Collected data:
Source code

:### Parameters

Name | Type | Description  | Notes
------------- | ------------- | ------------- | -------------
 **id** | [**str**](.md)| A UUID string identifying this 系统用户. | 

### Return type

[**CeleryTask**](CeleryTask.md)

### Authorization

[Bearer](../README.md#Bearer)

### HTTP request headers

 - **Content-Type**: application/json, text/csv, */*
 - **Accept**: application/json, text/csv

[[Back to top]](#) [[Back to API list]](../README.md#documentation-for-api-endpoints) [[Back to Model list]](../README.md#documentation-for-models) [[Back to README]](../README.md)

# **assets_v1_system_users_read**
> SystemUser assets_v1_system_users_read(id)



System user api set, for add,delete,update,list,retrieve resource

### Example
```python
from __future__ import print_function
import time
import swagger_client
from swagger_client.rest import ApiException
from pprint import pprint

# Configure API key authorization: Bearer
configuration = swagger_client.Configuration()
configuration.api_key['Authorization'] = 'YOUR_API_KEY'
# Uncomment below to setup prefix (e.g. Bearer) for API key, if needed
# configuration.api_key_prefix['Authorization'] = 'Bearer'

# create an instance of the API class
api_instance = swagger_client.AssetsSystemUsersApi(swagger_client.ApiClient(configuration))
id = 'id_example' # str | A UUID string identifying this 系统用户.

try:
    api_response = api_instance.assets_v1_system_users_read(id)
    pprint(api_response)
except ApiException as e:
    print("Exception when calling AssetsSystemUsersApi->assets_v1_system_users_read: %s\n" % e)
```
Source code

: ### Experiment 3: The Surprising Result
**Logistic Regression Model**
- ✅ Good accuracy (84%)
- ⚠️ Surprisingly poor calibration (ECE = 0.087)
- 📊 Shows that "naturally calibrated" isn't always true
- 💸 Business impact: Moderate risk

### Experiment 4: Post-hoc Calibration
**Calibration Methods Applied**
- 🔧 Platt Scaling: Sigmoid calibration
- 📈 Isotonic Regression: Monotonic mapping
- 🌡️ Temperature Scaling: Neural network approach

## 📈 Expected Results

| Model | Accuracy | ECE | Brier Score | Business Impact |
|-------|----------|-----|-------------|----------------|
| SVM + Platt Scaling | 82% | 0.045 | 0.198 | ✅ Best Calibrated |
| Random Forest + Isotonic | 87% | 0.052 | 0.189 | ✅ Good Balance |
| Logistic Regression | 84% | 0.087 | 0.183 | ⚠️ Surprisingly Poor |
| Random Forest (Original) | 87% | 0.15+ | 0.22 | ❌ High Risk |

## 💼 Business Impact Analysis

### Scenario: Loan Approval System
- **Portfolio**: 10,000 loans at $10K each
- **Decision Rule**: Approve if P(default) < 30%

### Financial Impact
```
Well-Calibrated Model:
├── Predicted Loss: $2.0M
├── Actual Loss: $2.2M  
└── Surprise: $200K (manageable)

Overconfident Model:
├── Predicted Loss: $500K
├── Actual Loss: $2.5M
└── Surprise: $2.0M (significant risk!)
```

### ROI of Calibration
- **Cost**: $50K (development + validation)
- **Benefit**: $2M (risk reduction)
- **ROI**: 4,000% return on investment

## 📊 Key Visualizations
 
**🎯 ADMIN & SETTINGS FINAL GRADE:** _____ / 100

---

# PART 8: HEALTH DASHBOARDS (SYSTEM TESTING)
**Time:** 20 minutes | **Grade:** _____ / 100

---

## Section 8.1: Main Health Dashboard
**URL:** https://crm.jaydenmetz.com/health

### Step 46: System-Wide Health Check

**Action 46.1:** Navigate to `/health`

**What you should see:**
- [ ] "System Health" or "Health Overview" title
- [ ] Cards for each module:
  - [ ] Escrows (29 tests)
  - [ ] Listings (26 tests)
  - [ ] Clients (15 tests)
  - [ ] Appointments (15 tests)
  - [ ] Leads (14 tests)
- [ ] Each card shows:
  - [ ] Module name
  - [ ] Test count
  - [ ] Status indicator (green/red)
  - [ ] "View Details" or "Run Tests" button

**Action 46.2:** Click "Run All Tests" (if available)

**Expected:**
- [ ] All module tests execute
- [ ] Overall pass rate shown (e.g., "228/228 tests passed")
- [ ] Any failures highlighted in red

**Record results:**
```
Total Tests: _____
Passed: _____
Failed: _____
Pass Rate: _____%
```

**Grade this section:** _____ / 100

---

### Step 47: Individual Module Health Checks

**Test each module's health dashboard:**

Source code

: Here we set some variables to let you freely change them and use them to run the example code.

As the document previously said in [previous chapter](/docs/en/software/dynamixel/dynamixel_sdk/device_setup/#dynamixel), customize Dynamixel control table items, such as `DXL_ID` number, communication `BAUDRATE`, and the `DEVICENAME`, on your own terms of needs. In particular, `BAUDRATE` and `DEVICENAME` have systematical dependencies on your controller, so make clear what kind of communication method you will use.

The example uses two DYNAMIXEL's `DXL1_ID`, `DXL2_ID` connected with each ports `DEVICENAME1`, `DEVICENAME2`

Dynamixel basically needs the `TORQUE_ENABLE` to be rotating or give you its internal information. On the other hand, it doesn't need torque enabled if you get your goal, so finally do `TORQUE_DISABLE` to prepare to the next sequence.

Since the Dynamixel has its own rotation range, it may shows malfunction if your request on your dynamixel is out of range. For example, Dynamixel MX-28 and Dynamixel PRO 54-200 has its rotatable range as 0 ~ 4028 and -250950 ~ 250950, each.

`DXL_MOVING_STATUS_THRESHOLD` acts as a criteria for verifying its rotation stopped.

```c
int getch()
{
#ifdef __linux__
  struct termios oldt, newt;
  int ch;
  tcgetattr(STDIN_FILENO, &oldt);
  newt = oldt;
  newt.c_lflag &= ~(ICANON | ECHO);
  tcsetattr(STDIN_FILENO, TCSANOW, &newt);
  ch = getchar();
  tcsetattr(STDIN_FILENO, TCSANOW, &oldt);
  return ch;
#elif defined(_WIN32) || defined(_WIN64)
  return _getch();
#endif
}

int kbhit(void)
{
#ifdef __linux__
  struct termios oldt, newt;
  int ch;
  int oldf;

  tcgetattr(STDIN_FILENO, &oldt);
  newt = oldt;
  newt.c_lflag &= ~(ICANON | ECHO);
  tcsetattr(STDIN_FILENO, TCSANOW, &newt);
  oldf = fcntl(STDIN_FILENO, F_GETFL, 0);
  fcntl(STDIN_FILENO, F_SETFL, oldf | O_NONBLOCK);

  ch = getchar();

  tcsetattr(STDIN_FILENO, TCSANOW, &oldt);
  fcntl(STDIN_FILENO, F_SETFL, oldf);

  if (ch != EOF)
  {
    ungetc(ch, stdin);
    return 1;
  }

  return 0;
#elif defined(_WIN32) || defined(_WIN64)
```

EXERCISE DIRECTIONS -
Read the entries and pick out all lines that include the word "Logistic".

TASK OUTPUT -
**Logistic Regression Model**
| Logistic Regression | 84% | 0.087 | 0.183 | ⚠️ Surprisingly Poor |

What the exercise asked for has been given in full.